A recent decision by the United States Supreme Court regarding a bankruptcy case could have an affect on Illinois debtors who want to file for protection under Chapter 13. The court ruled that a debtor who proposed a bankruptcy plan that was rejected by the bankruptcy court had no right to an appeal of the court's decision.

The debtor in the case filed a personal bankruptcy case under Chapter 13 of the code and created a repayment plan that he modified several times over the next two years. Ultimately, the debtor proposed that he be allowed to pay his $387,000 mortgage as a secured debt and treat the rest of his $101,000 in liabilities as unsecured debt. In effect, this would have resulted in the debtor paying about $5,000 of his liabilities and keeping his home over the course of the five-year plan.

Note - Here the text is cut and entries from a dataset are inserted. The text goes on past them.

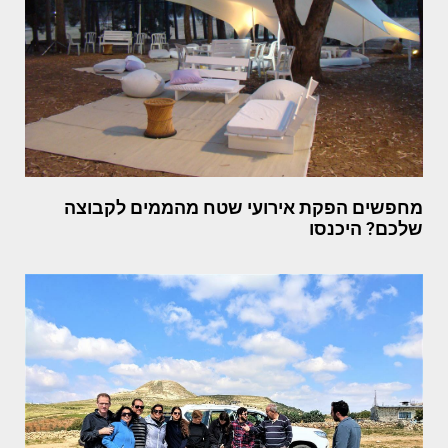
מחפשים הפקת אירועי שטח מהממים לקבוצה
שלכם? היכנסו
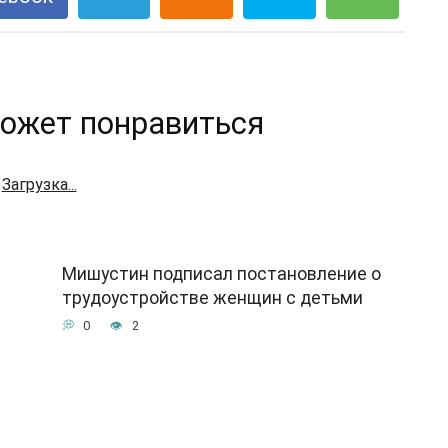
ожет понравиться
Загрузка...
Мишустин подписал постановление о
трудоустройстве женщин с детьми
0
2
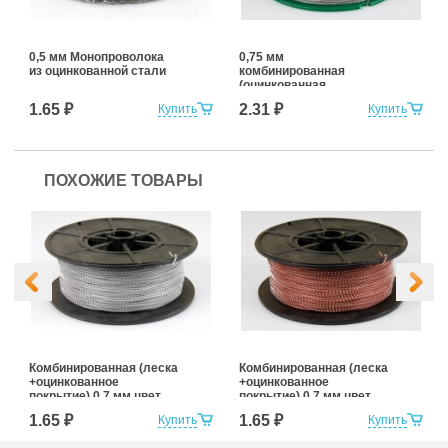
0,5 мм Монопроволока
0,75 мм
из оцинкованной стали
комбинированная
(оцинкованная
+нержавеющая сталь)
1.65 ₽
2.31 ₽
Купить
Купить
ПОХОЖИЕ ТОВАРЫ
Комбинированная (леска
Комбинированная (леска
+оцинкованное
+оцинкованное
покрытие) 0,7 мм цвет
покрытие) 0,7 мм цвет
белый
красный
1.65 ₽
1.65 ₽
Купить
Купить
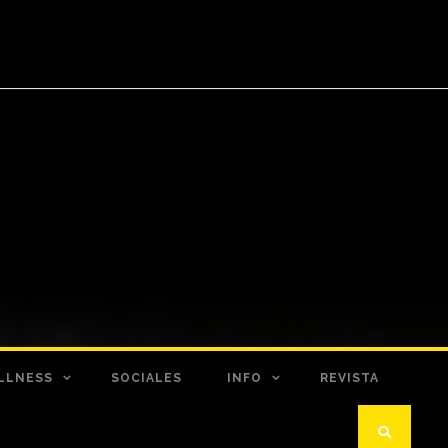
LLNESS
SOCIALES
INFO
REVISTA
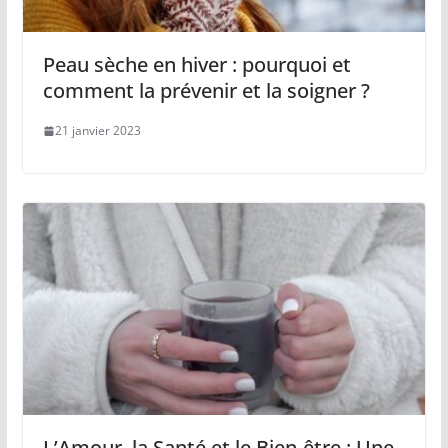
Peau sèche en hiver : pourquoi et
comment la prévenir et la soigner ?
21 janvier 2023
L’Amour, la Santé et le Bien-être : Une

The bankruptcy court rejected the plan, and the debtor appealed the decision. The Appellate Court upheld the lower court's decision, but the debtor pursued the case to the Supreme Court. The justices ruled that the debtor did not have an automatic right to an appeal based on the idea that every court must review the plan individually, and that each subsequent rejection is an automatic appellate issue.

For those who are seeking protection under a Chapter 13 bankruptcy plan, the issues surrounding debt and repayment can become complicated. A bankruptcy attorney may be able to help the debtor determine what must be repaid and what can be discharged as well as petition the court for approval of the plan.